■ **Task directions**: Copy the part of the material below that opens with the line containing "family: Aspleniaceae" and closes with the line containing "order: Anseriformes", reproducing both of those lines and everything between them word for word.

[Saved data entries]
☆ ☆ ☆ ☆ ☆ ☆ ☆

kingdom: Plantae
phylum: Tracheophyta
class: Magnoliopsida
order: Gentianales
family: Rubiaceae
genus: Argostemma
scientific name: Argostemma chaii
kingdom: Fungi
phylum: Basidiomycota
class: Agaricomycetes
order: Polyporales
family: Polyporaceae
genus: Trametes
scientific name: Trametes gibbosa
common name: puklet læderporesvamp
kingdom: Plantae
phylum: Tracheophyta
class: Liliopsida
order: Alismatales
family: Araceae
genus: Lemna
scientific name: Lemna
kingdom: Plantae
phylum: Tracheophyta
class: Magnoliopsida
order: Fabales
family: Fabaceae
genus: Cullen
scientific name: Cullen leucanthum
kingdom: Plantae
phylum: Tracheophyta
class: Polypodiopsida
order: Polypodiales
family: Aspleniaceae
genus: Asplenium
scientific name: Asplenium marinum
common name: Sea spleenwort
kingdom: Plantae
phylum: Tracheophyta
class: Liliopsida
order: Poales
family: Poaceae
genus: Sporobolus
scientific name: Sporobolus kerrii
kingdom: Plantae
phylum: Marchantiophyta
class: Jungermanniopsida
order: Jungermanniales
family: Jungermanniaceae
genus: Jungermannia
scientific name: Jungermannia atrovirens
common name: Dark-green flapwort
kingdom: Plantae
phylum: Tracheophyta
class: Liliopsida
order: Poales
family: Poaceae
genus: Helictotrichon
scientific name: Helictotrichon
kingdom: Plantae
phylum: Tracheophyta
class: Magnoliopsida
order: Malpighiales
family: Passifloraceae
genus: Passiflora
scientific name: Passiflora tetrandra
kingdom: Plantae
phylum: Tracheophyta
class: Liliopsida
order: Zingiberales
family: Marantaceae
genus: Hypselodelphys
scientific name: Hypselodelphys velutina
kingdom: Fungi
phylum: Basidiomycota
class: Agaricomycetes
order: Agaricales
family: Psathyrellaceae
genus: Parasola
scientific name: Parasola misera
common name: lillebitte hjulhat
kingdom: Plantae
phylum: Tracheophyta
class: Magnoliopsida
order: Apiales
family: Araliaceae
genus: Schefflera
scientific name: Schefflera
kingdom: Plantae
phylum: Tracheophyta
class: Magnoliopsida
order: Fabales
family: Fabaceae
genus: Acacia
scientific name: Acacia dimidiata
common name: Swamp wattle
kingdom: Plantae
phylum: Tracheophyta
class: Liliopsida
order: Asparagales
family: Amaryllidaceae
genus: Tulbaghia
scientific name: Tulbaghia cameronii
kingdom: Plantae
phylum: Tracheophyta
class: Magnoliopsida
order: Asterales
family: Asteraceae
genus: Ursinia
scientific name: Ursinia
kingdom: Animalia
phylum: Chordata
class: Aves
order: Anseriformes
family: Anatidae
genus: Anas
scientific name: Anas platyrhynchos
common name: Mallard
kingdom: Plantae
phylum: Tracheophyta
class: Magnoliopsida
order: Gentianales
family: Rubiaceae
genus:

☆ ☆ ☆ ☆ ☆ ☆ ☆

■ **Response for this exercise**:
family: Aspleniaceae
genus: Asplenium
scientific name: Asplenium marinum
common name: Sea spleenwort
kingdom: Plantae
phylum: Tracheophyta
class: Liliopsida
order: Poales
family: Poaceae
genus: Sporobolus
scientific name: Sporobolus kerrii
kingdom: Plantae
phylum: Marchantiophyta
class: Jungermanniopsida
order: Jungermanniales
family: Jungermanniaceae
genus: Jungermannia
scientific name: Jungermannia atrovirens
common name: Dark-green flapwort
kingdom: Plantae
phylum: Tracheophyta
class: Liliopsida
order: Poales
family: Poaceae
genus: Helictotrichon
scientific name: Helictotrichon
kingdom: Plantae
phylum: Tracheophyta
class: Magnoliopsida
order: Malpighiales
family: Passifloraceae
genus: Passiflora
scientific name: Passiflora tetrandra
kingdom: Plantae
phylum: Tracheophyta
class: Liliopsida
order: Zingiberales
family: Marantaceae
genus: Hypselodelphys
scientific name: Hypselodelphys velutina
kingdom: Fungi
phylum: Basidiomycota
class: Agaricomycetes
order: Agaricales
family: Psathyrellaceae
genus: Parasola
scientific name: Parasola misera
common name: lillebitte hjulhat
kingdom: Plantae
phylum: Tracheophyta
class: Magnoliopsida
order: Apiales
family: Araliaceae
genus: Schefflera
scientific name: Schefflera
kingdom: Plantae
phylum: Tracheophyta
class: Magnoliopsida
order: Fabales
family: Fabaceae
genus: Acacia
scientific name: Acacia dimidiata
common name: Swamp wattle
kingdom: Plantae
phylum: Tracheophyta
class: Liliopsida
order: Asparagales
family: Amaryllidaceae
genus: Tulbaghia
scientific name: Tulbaghia cameronii
kingdom: Plantae
phylum: Tracheophyta
class: Magnoliopsida
order: Asterales
family: Asteraceae
genus: Ursinia
scientific name: Ursinia
kingdom: Animalia
phylum: Chordata
class: Aves
order: Anseriformes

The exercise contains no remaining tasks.